• [WHAT YOU NEED TO DO]:
Should a line in the entries below contain "rowS", return that line.

--*--

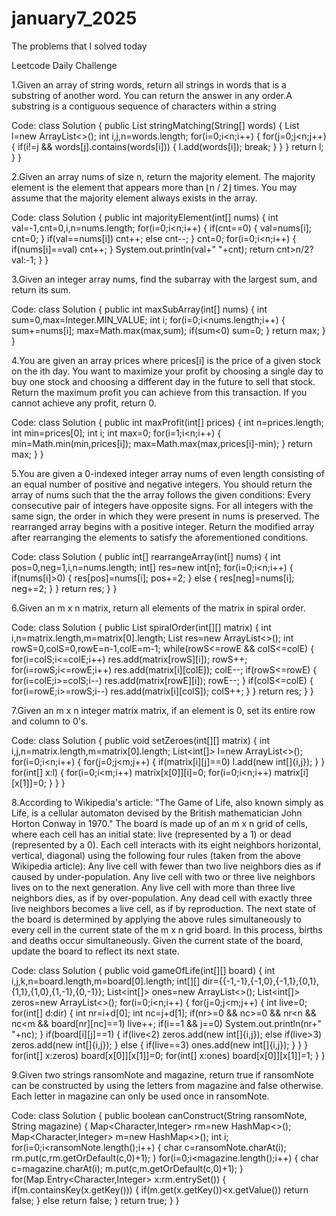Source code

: # january7_2025
The problems that I solved today

Leetcode Daily Challenge

1.Given an array of string words, return all strings in words that is a substring of another word. You can return the answer in any order.A substring is a contiguous sequence of characters within a string

Code:
class Solution {
    public List<String> stringMatching(String[] words) {
        List<String> l=new ArrayList<>();
        int i,j,n=words.length;
        for(i=0;i<n;i++)
        {
            for(j=0;j<n;j++)
            {
                if(i!=j && words[j].contains(words[i]))
                {
                    l.add(words[i]);
                    break;
                }
            }
        }
        return l;
    }
}

2.Given an array nums of size n, return the majority element. The majority element is the element that appears more than ⌊n / 2⌋ times. You may assume that the majority element always exists in the array.

Code:
class Solution {
    public int majorityElement(int[] nums) {
        int val=-1,cnt=0,i,n=nums.length;
        for(i=0;i<n;i++)
        {
            if(cnt==0)
            {
                val=nums[i];
                cnt=0;
            }
            if(val==nums[i])
                cnt++;
            else
                cnt--;
        }
        cnt=0;
        for(i=0;i<n;i++)
        {
            if(nums[i]==val)
                cnt++;
        }
        System.out.println(val+" "+cnt);
        return cnt>n/2?val:-1;
    }
}

3.Given an integer array nums, find the subarray with the largest sum, and return its sum.

Code:
class Solution {
    public int maxSubArray(int[] nums) {
        int sum=0,max=Integer.MIN_VALUE;
        int i;
        for(i=0;i<nums.length;i++)
        {
            sum+=nums[i];
            max=Math.max(max,sum);
            if(sum<0)
                sum=0;
        }
        return max;
    }
}

4.You are given an array prices where prices[i] is the price of a given stock on the ith day. You want to maximize your profit by choosing a single day to buy one stock and choosing a different day in the future to sell that stock. Return the maximum profit you can achieve from this transaction. If you cannot achieve any profit, return 0.

Code:
class Solution {
    public int maxProfit(int[] prices) {
        int n=prices.length;
        int min=prices[0];
        int i;
        int max=0;
        for(i=1;i<n;i++)
        {
            min=Math.min(min,prices[i]);
            max=Math.max(max,prices[i]-min);
        }
        return max;
    }
}

5.You are given a 0-indexed integer array nums of even length consisting of an equal number of positive and negative integers. You should return the array of nums such that the the array follows the given conditions: Every consecutive pair of integers have opposite signs. For all integers with the same sign, the order in which they were present in nums is preserved. The rearranged array begins with a positive integer. Return the modified array after rearranging the elements to satisfy the aforementioned conditions.

Code:
class Solution {
    public int[] rearrangeArray(int[] nums) {
        int pos=0,neg=1,i,n=nums.length;
        int[] res=new int[n];
        for(i=0;i<n;i++)
        {
            if(nums[i]>0)
            {
                res[pos]=nums[i];
                pos+=2;
            }
            else
            {
                res[neg]=nums[i];
                neg+=2;
            }
        }
        return res;
    }
}

6.Given an m x n matrix, return all elements of the matrix in spiral order.

Code:
class Solution {
    public List<Integer> spiralOrder(int[][] matrix) {
        int i,n=matrix.length,m=matrix[0].length;
        List<Integer> res=new ArrayList<>();
        int rowS=0,colS=0,rowE=n-1,colE=m-1;
        while(rowS<=rowE && colS<=colE)
        {
            for(i=colS;i<=colE;i++)
                res.add(matrix[rowS][i]);
            rowS++;
            for(i=rowS;i<=rowE;i++)
                res.add(matrix[i][colE]);
            colE--;
            if(rowS<=rowE)
            {
                for(i=colE;i>=colS;i--)
                    res.add(matrix[rowE][i]);
                rowE--;
            }
            if(colS<=colE)
            {
                for(i=rowE;i>=rowS;i--)
                    res.add(matrix[i][colS]);
                colS++;
            }
        }
        return res;
    }
}

7.Given an m x n integer matrix matrix, if an element is 0, set its entire row and column to 0's.

Code:
class Solution {
    public void setZeroes(int[][] matrix) {
        int i,j,n=matrix.length,m=matrix[0].length;
        List<int[]> l=new ArrayList<>();
        for(i=0;i<n;i++)
        {
            for(j=0;j<m;j++)
            {
                if(matrix[i][j]==0)
                    l.add(new int[]{i,j});
            }
        }
        for(int[] x:l)
        {
            for(i=0;i<m;i++)
                matrix[x[0]][i]=0;
            for(i=0;i<n;i++)
                matrix[i][x[1]]=0;
        }
    }
}

8.According to Wikipedia's article: "The Game of Life, also known simply as Life, is a cellular automaton devised by the British mathematician John Horton Conway in 1970." The board is made up of an m x n grid of cells, where each cell has an initial state: live (represented by a 1) or dead (represented by a 0). Each cell interacts with its eight neighbors horizontal, vertical, diagonal) using the following four rules (taken from the above Wikipedia article):
Any live cell with fewer than two live neighbors dies as if caused by under-population.
Any live cell with two or three live neighbors lives on to the next generation.
Any live cell with more than three live neighbors dies, as if by over-population.
Any dead cell with exactly three live neighbors becomes a live cell, as if by reproduction.
The next state of the board is determined by applying the above rules simultaneously to every cell in the current state of the m x n grid board. In this process, births and deaths occur simultaneously. Given the current state of the board, update the board to reflect its next state.

Code:
class Solution {
    public void gameOfLife(int[][] board) {
        int i,j,k,n=board.length,m=board[0].length;
        int[][] dir={{-1,-1},{-1,0},{-1,1},{0,1},{1,1},{1,0},{1,-1},{0,-1}};
        List<int[]> ones=new ArrayList<>();
        List<int[]> zeros=new ArrayList<>();
        for(i=0;i<n;i++)
        {
            for(j=0;j<m;j++)
            {
                int live=0;
                for(int[] d:dir)
                {
                    int nr=i+d[0];
                    int nc=j+d[1];
                    if(nr>=0 && nc>=0 && nr<n && nc<m && board[nr][nc]==1)
                        live++;
                    if(i==1 && j==0)
                        System.out.println(nr+" "+nc);
                }
                if(board[i][j]==1)
                {
                    if(live<2)
                        zeros.add(new int[]{i,j});
                    else if(live>3)
                        zeros.add(new int[]{i,j});
                }
                else
                {
                    if(live==3)
                        ones.add(new int[]{i,j});
                }
            }
        }
        for(int[] x:zeros)
            board[x[0]][x[1]]=0;
        for(int[] x:ones)
            board[x[0]][x[1]]=1;
    }
}

9.Given two strings ransomNote and magazine, return true if ransomNote can be constructed by using the letters from magazine and false otherwise. Each letter in magazine can only be used once in ransomNote.

Code:
class Solution {
    public boolean canConstruct(String ransomNote, String magazine) {
        Map<Character,Integer> rm=new HashMap<>();
        Map<Character,Integer> m=new HashMap<>();
        int i;
        for(i=0;i<ransomNote.length();i++)
        {
            char c=ransomNote.charAt(i);
            rm.put(c,rm.getOrDefault(c,0)+1);
        }
        for(i=0;i<magazine.length();i++)
        {
            char c=magazine.charAt(i);
            m.put(c,m.getOrDefault(c,0)+1);
        }
        for(Map.Entry<Character,Integer> x:rm.entrySet())
        {
            if(m.containsKey(x.getKey()))
            {
                if(m.get(x.getKey())<x.getValue())
                    return false;
            }
            else
                return false;
        }
        return true;
    }
}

--*--

• [ANSWER FOR THIS EXERCISE]:
        int rowS=0,colS=0,rowE=n-1,colE=m-1;
        while(rowS<=rowE && colS<=colE)
                res.add(matrix[rowS][i]);
            rowS++;
            for(i=rowS;i<=rowE;i++)
            if(rowS<=rowE)
                for(i=rowE;i>=rowS;i--)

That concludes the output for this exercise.